Supt. Richard Mitchell has been admitted to Benedictine University's Organizational Development doctorate program. Hundreds of senior-level managers from various fields applied and 25 were accepted, Mitchell said.

The school board voted Tuesday not to pay the cost of the three-year program. Board members Verla Clevenger and Ruth Becker supported the payment.

Mitchell said he will enroll despite the board's decision.

"Dr. Mitchell already has a Ph.D. and this one costs $100,000 and it's not even in administration or education," board president Evelyn Gleason said. "Considering the financial state of our district right now, it's not a good idea."

But Clevenger said this is the first time the District 228 board has turned down a full-time administrator's request for tuition payment.

"If everyone else gets it, why doesn't Dr. Mitchell get it? It's because they don't want him here. He's not one of their good old boys," she said.

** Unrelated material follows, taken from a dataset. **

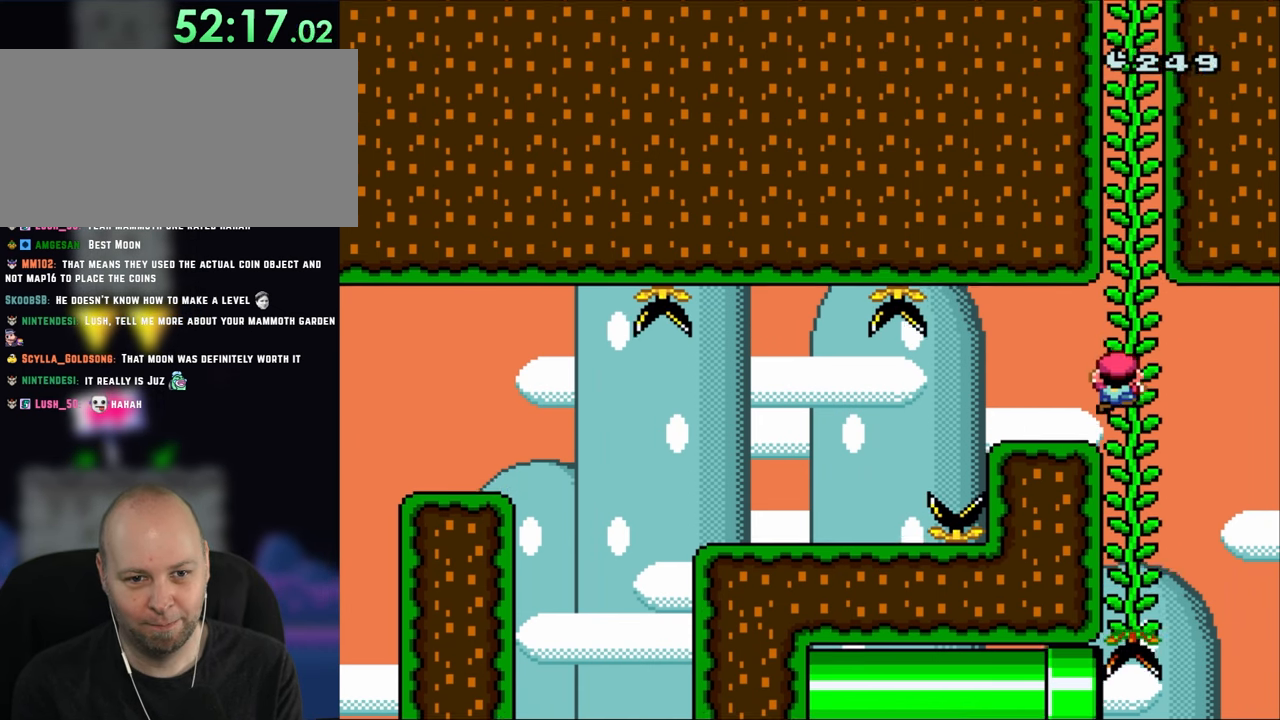
{"buttons": ["Y"], "events": [[83, "DPAD_UP", "down"], [183, "DPAD_UP", "up"], [383, "DPAD_RIGHT", "down"], [483, "DPAD_RIGHT", "up"]]}
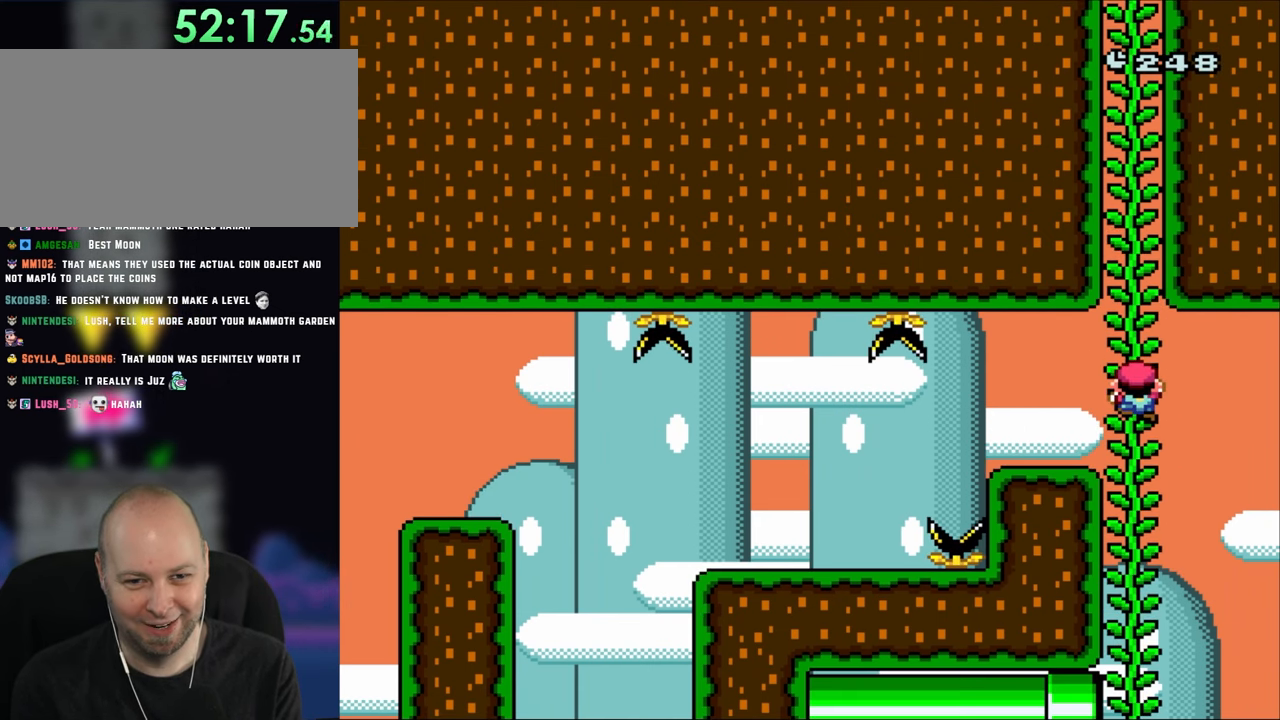
{"buttons": ["Y", "DPAD_DOWN"], "events": [[150, "DPAD_DOWN", "down"]]}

District 228 administrators' contracts include a stipulation on reimbursement for higher education, but Mitchell said his does not specify cost or types of degrees.

"I just want them to honor my contract and do what is right for the district," he said, adding that he's reviewing the board's decision with his attorney.

"We're going to find ourselves in a lawsuit," Clevenger said.

Gleason said the board's attorney told her that the board had the right to turn down Mitchell's request.

Mitchell said he applied to the program because it will put him in contact with top managers and executives from a variety of fields and backgrounds. District 228 needs to try new ideas to help pull two of its schools off the state's list of academically failing schools.

"This district needs some out-of-the-box thinking, some innovative ideas," he said. "I have two schools on the watch list, and they're not moving."

The traditional Ph.D. in education that most administrators pursue is not providing those new ideas, he said.

"It is an expensive program but will it help us?" board member Ruth Becker said. "Yes, organizational management is all about finding new and innovative ideas rather than trying the same old ideas every time."

District 228 includes Bremen, Oak Forest, Hillcrest and Tinley Park high schools.